Holden, a former Schuylkill County Sheriff, has served in Congress for 18 years – longer than any other member of the Pa. delegation.
“I have no idea why a group of Texas oil billionaires plans to help Matt Cartwright, but it’s another example of the rich helping the rich,” said Holden campaign manager Eric Nagy, referring to PAC’s primary funders.
Regarding charges that Holden’s votes have been harmful to the environment, Nagy said that was misleading, and reiterated that jobs are the top issue.
“Historically, Northeast Pa. is coal country. It’s meant a lot to the region in the form of jobs and the economy. Many people here get their energy from coal. Tim Holden has been an advocate for clean coal.”
$200,000 could alter the funding balance in the race. Before each campaign began airing television ads, Holden had about $750,000 to Cartwright’s $600,000.
The Republican candidate is Laureen Cummings, a nurse and co-founder of the Scranton Tea Party.
PA-18: Tim Murphy
In the opposite corner of the state, the PAC is targeting Tim Murphy (R-Allegheny), who is serving his 10th year in Congress. What’s their beef with him?
“He’s a corporatist,” said Ellis. “He very reliably represents the PACs and corporate interests and interests of Washington rather than his district.”
Murphy’s conservative primary challenger Evan Feinberg, a former staffer to Sens. Tom Coburn and Rand Paul, hasn’t shied away from criticizing Murphy for his establishment ties.
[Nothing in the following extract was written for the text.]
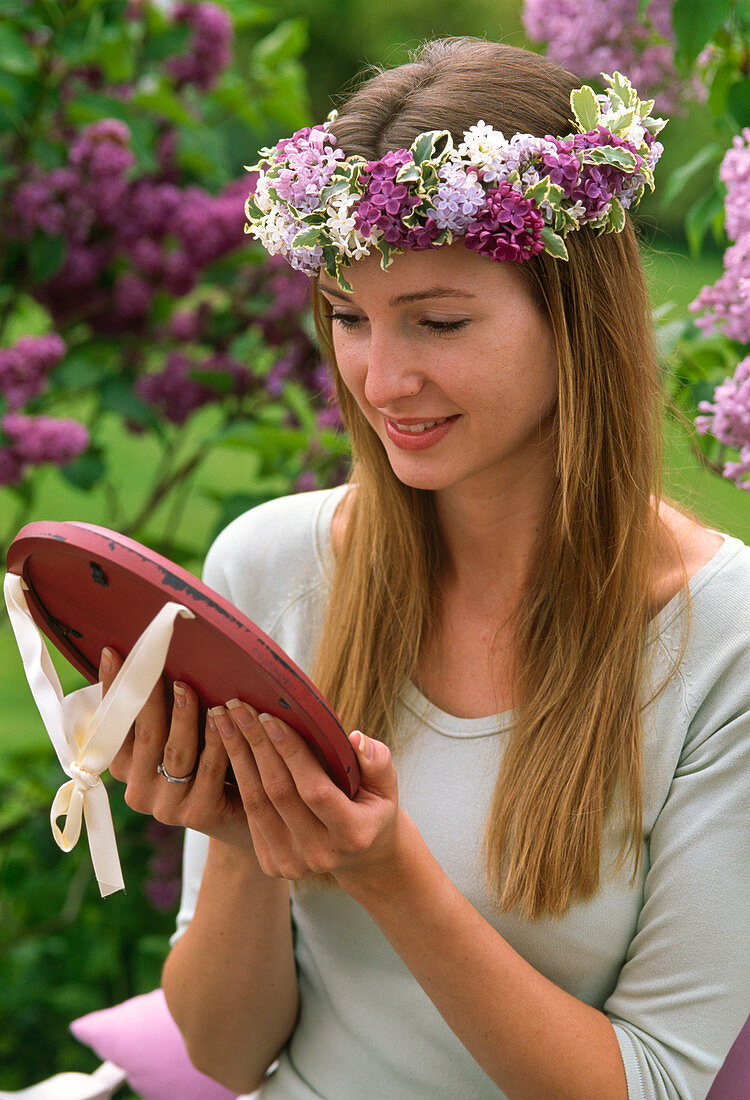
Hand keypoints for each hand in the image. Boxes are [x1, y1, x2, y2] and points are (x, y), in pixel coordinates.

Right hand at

But he said the PAC’s plans don’t affect his.
“I’m going to continue doing what I’ve been doing from day one: knocking on doors and sharing my positive vision for our nation’s future: more jobs, less taxes and less government,” he said.
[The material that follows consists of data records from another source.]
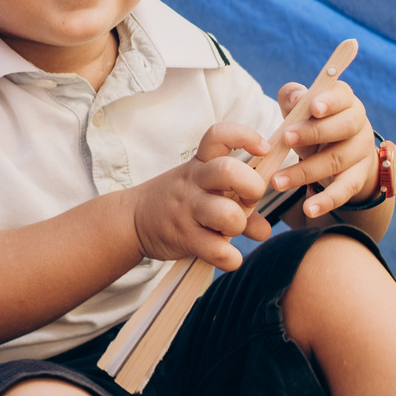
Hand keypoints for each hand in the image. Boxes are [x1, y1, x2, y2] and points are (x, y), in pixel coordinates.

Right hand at [131, 123, 281, 270]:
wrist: (132, 221)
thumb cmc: (177, 202)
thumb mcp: (202, 192)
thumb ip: (238, 206)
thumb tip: (264, 230)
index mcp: (200, 164)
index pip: (219, 136)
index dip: (245, 136)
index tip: (263, 149)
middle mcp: (194, 183)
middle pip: (229, 171)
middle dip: (252, 187)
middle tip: (249, 200)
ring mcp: (188, 210)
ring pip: (228, 214)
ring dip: (239, 226)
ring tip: (230, 230)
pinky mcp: (185, 238)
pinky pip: (219, 251)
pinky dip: (230, 259)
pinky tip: (226, 256)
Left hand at [267, 79, 377, 218]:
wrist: (339, 156)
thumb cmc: (314, 126)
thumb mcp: (301, 111)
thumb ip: (294, 99)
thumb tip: (296, 98)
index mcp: (344, 101)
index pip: (342, 96)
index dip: (329, 101)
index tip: (312, 106)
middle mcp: (358, 124)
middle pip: (344, 126)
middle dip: (314, 132)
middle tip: (285, 138)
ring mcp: (361, 152)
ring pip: (338, 160)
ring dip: (305, 171)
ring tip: (277, 181)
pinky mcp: (358, 178)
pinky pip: (345, 189)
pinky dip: (328, 200)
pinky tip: (309, 209)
“Their involvement should also debunk Murphy’s electability argument: their decision is based on Murphy’s high-negatives in a district that’s a safe Republican seat.”
Murphy’s campaign dismissed the news, and emphasized that the Congressman is focused on the district.
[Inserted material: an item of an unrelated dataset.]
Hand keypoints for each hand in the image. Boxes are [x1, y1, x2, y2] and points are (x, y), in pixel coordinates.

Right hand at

“We trust that Congressman Murphy’s constituents strongly support his work on repealing Obamacare, saving the 911th Air Lift Wing, keeping the EPA from shutting down Southwestern Pennsylvania energy and growing jobs in our local manufacturing base,” said James Genovese, his campaign manager.
The funding race is more lopsided in this race; Murphy ended 2011 with $1,040,000 on hand to Feinberg’s $40,000.
The Democratic candidate is Larry Maggi, Washington County Commissioner.
Campaign for Primary Accountability
The group is unusual for its practice of targeting incumbents of both parties. The idea is to change the game in Washington, Ellis said.
“The problems in Washington are endemic to both parties. Gerrymandering has created one-party fiefdoms, the pillars of support of the entire Washington power structure,” he said.
He said safe incumbents are free to fundraise for party committees, which in turn affects outcomes in competitive districts. The Campaign for Primary Accountability is trying to even the odds for challengers in safe districts.
And they’re well-funded. Reports the Washington Post:
Group leaders said they will target numerous incumbents — and they appear to have the power to do it. At the end of January, the super PAC had collected nearly $1.9 million, according to reports with the Federal Election Commission, and $1.6 million of that came from just four mega-donors who wrote six-figure checks. [Founder Leo Linbeck III], who works for his father’s company and has others of his own, has given at least $775,000.
The group’s track record this cycle is enough to give any incumbent pause: they’re 2 for 6.
They spent $200,000 to run ads (watch below) against Ohio Congresswoman Jean Schmidt earlier this month; she lost her Republican primary. They also successfully supported freshman Republican Rep. Adam Kinzinger over 19-year incumbent Rep. Donald Manzullo in an Illinois redistricting showdown.
The group spent similar sums against Reps. Spencer Bachus (R-AL), Jo Bonner (R-AL), Jesse Jackson Jr. (D-IL) and Marcy Kaptur (D-Ohio), each of whom won his or her primary.
The PAC had initially also planned to target Rep. Bob Brady (D-Phila), but changed their plans when his primary challenger dropped from the race.